History & Tradition

 

The National Marine Park of Alonnisos Northern Sporades ranges over a wide sea area covering around 2.260 Km2, located at the northwest of the Aegean Sea, north of Evia and east of Pelion.

The park forms a unique combination of terrestrial and aquatic Mediterranean habitats. Hundreds of flora species as well as numerous animal and plant species are of significant scientific interest. Furthermore, the ruins, ageing back to various historical periods, increase the archaeological and historical significance of the area.

History

Alonnisos is a beautiful, peaceful island with many natural beauties. The island hosts the only Marine Park in Greece that specifically aims to protect the endangered monk seal Monachus monachus .

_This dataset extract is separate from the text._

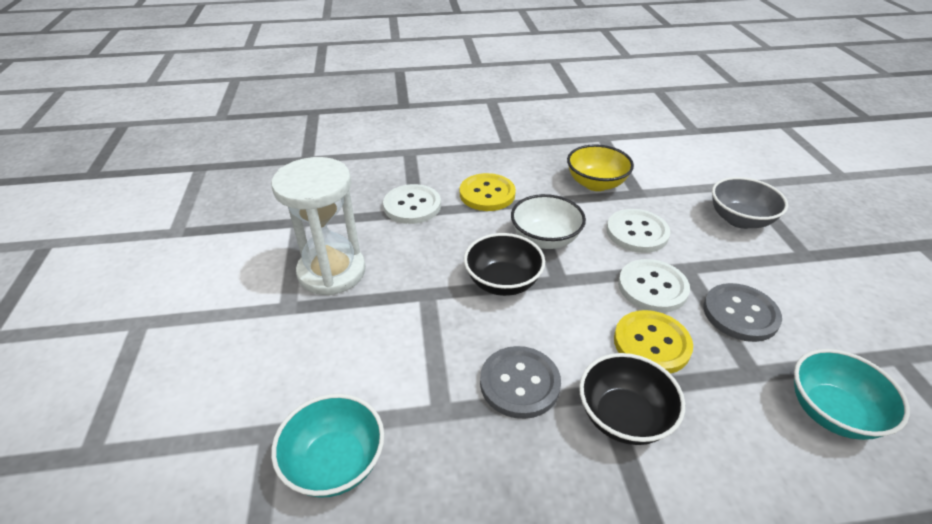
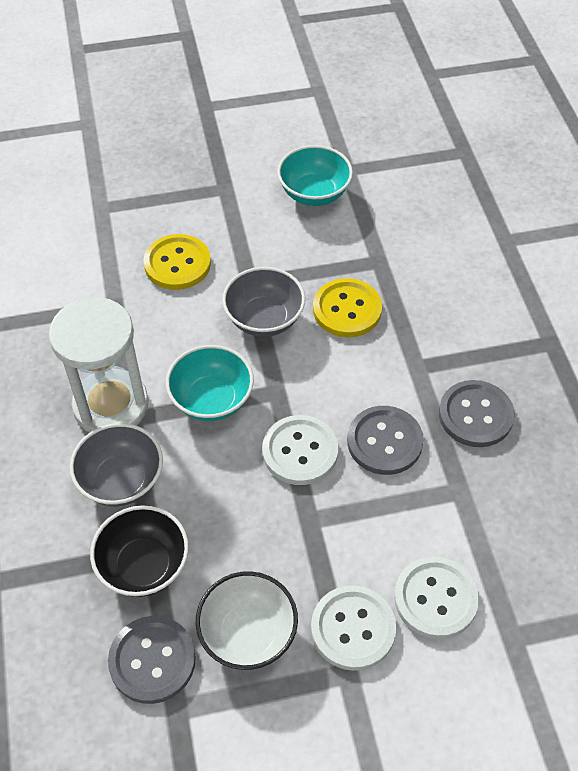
black bowl: [464,233,545,296] [579,353,685,445] = 2 -> [90,505,189,597] = 1
grey bowl: [712,177,788,229] = 1 -> [70,423,163,506] [222,267,305,337] = 2
grey button: [480,346,561,419] [703,283,782,342] = 2 -> [108,616,196,704] [347,406,424,475] [439,380,515,447] = 3
yellow bowl: [567,144,634,191] = 1 -> none = 0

The island’s name is traced back to the first years of Greece’s liberation from the Ottoman Empire. In the ancient years, the island was called Ikos, while the Greeks probably called "Alonnisos" the neighbouring northern island, Kyra-Panagia.

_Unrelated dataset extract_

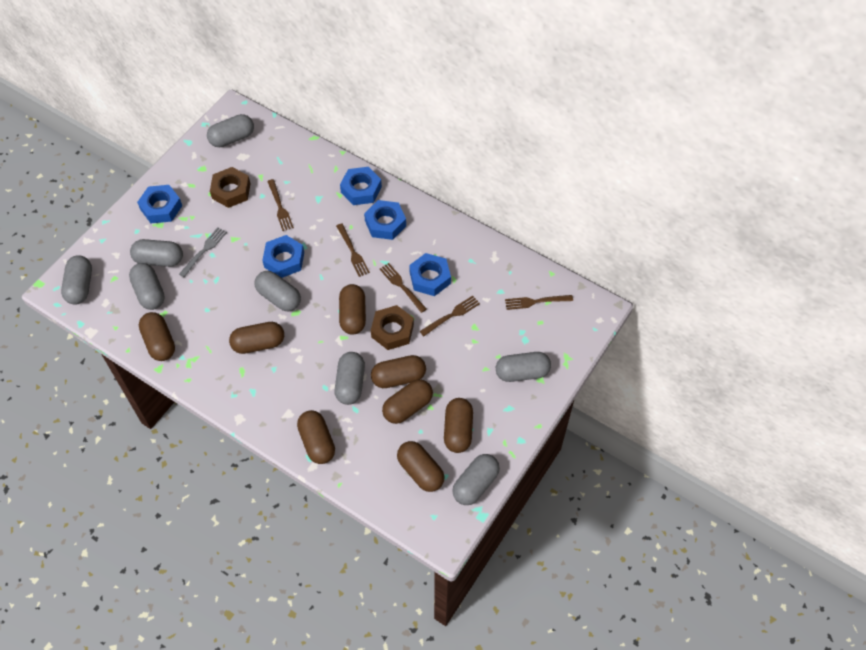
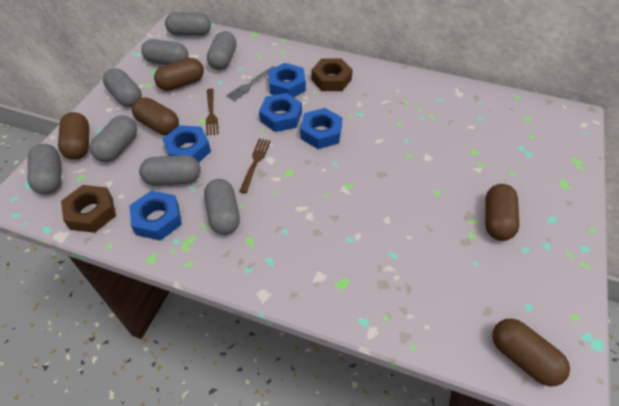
brown capsule: [139,312,175,361] [229,322,284,354] [297,410,335,464] [339,284,366,334] [371,355,426,388] [382,379,433,424] [397,441,444,492] [444,398,473,453] = 8 -> [58,112,89,160] [132,97,179,135] [154,58,204,91] [485,184,519,241] [492,319,570,386] = 5
brown fork: [267,179,294,231] [336,223,370,277] [380,263,427,313] [420,296,480,336] [505,295,573,310] = 5 -> [206,89,219,135] [239,139,271,193] = 2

The history of the island goes back to the Paleolithic Age, when it supposedly formed a single piece of land along with the rest of the Sporades islands and Thessaly. Tools and petrified bones from the Middle Stone Age have been found at Kokkinokastro on Alonnisos. These are possibly the oldest findings indicating human settlement in the Aegean. Signs of a New Stone Age settlement have been discovered in the bay of Agios Petros on the island of Kyra Panagia.

Tradition has it that, during the 16th century B.C., the Minoan Rule period in the Aegean Sea, the Cretes under the leadership of the mythic hero Stafylos built settlements in Peparithos (the contemporary Skopelos) and in Ikos. It was then that the cultivation of olives and vineyards in the island began. In the coming years, the Minoan colony acquired a Mycenaean character. The Mycenaean city is located today at Kokkinokastro, on the east side of the island.

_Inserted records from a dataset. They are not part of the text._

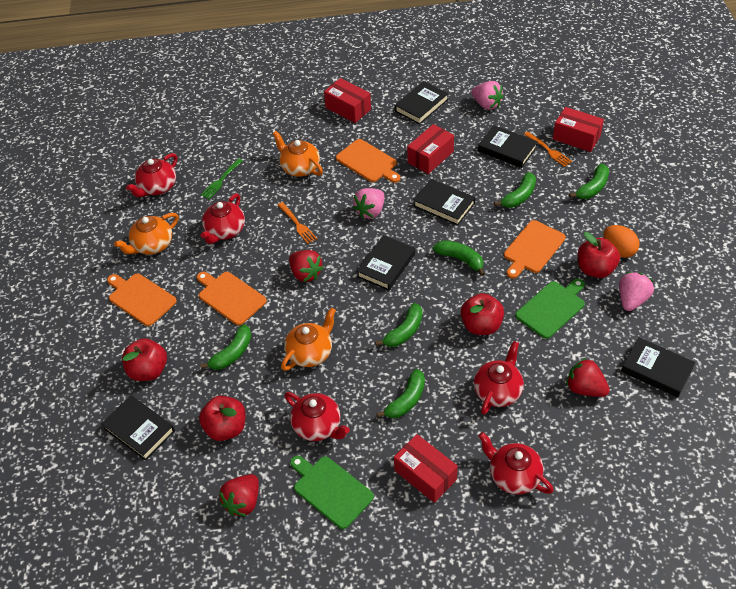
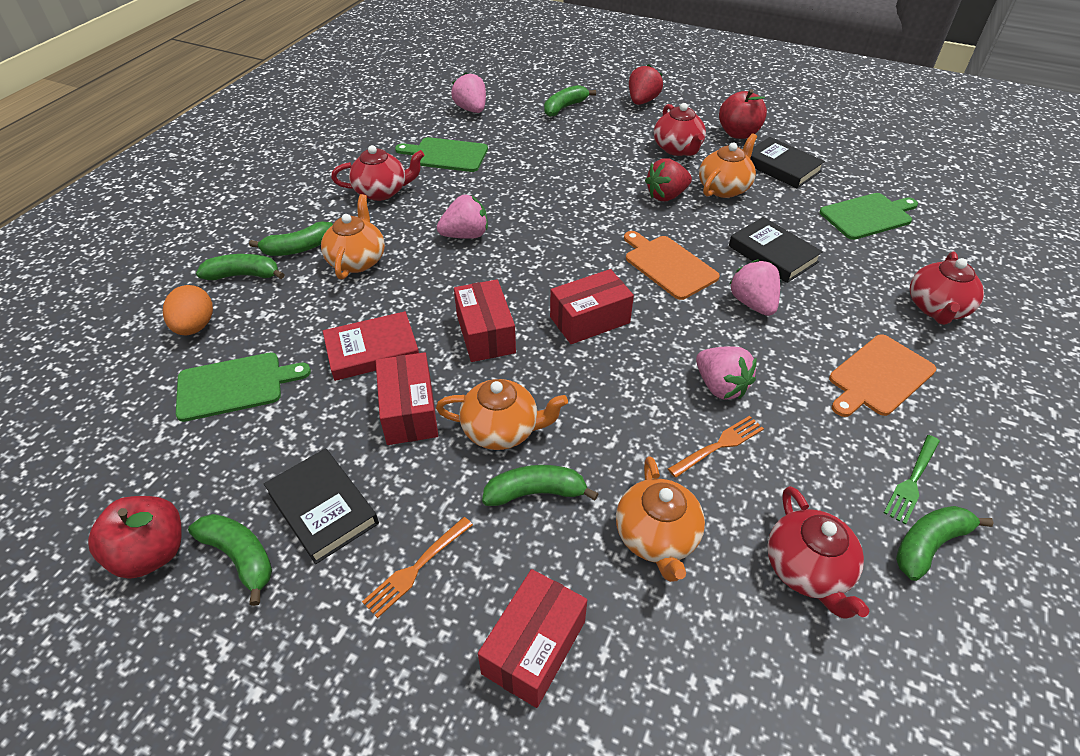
black book: [101,395,175,461] [357,235,415,291] [395,81,449,125] [413,179,476,226] [478,125,538,168] [621,337,695,397] = 6 -> [264,448,379,564] [729,217,823,283] [750,137,825,188] = 3
green cutting board: [290,456,374,529] [515,279,585,339] = 2 -> [176,352,311,422] [395,137,488,172] [820,193,918,240] = 3
orange cutting board: [107,273,177,326] [197,272,267,325] [336,139,401,183] [504,220,566,279] = 4 -> [624,231,720,300] [829,334,936,417] = 2
orange teapot: [114,213,179,255] [272,131,323,177] [281,307,336,371] = 3 -> [321,194,385,280] [436,379,568,450] [616,456,705,582] [699,133,757,198] = 4
pink strawberry: [353,188,384,219] [471,81,504,110] [619,272,654,311] = 3 -> [437,195,488,239] [451,72,486,113] [696,347,756,400] [730,260,780,316] = 4
red apple: [122,338,167,381] [199,396,246,441] [461,293,504,335] [578,232,620,278] = 4 -> [88,496,181,579] [719,89,767,139] = 2
red book: none = 0 -> [323,311,419,381] = 1
red strawberry: [219,474,259,517] [289,250,324,282] [566,358,610,397] = 3 -> [629,64,663,105] [645,158,692,201] = 2
red teapot: [126,153,177,197] [201,194,245,244] [284,392,350,441] [474,341,524,415] [479,432,554,495] = 5 -> [331,145,425,201] [654,103,706,156] [767,486,869,618] [910,252,984,325] = 4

At the end of the Mycenaean era, Achilles’ father, Pileas, came to the island and lived there until his last days; according to tradition he was buried on the island.

In 476 B.C., the island acceded to the Athenian Alliance. During the classic period, Ikos had two cities (in the 5th century, Skylax, the geographer, refers to the island as "Dipolis" - "two-cities"). The one was situated at Kokkinokastro, where ruins of the wall still stand, and the other one at the location where the contemporary Chorio or Old Alonnisos is built.

During that period, the island was famous for its vineyards and its exquisite wine, which was exported inside amphorae, whose handle bore the inscription IKION. The geographical location of the island was at that time very important, a fact attested by the plethora of ancient shipwrecks found in the area.

In 190 B.C., the Roman fleet occupied the island. Henceforth, no further information is found on the history of Ikos. When the Latin crusaders seized Constantinople in 1204, Alonnisos and its neighbouring islands came under the occupation of West-European knights. From then on, Skopelos and Alonnisos formed a feud of alternate conquerors.

Following the occupation of Constantinople by the Turks, in 1453, the islands came under the Venetian possession until 1538, when the Turkish armada, under the leadership of Hairedin Barbarossa, imposed Turkish rule. During the Greek Revolution of 1821 and the first years of the Hellenic Nation’s liberation, many Greeks from all over Greece found refuge on the island and along with its natives formed the composition of the contemporary population of Alonnisos.

The Chora of Alonnisos, which used to be the island’s capital, suffered total disaster from a big earthquake. The inhabitants of the island lived in tents for about two years, and then most of them settled in Patitiri, today’s capital of the island.

Traditional Festivities And Cultural Events

In Alonnisos, traditional weddings, a custom preserved until today, are of particular interest. The wedding starts when the best man, accompanied by musicians, leaves his house and walks towards the house of the groom. The groom, after giving money and treating the musicians with traditional sweets, tsipouro or wine, takes to the house of the bride. He finds the door closed and must promise his mother-in-law a gift. When the door opens, he steps on shoddy for good luck and all together as a group walk to the church. The bride wears a traditional wedding dress called "the morka". After the ceremony, goat with red sauce and spaghetti is served and everybody dances till morning. The revival of the traditional wedding takes place on the fifteenth of August.

The patron saint of the island is Agia (Saint) Paraskevi. Each year on the 26th of July, the picture of the saint goes around the island and many popular festivities accompany the spiritual celebrations.

During the last years, the Municipality of Alonnisos organizes with great success the KALOGIANNIA, track races with the participation of athletes from Northern Sporades.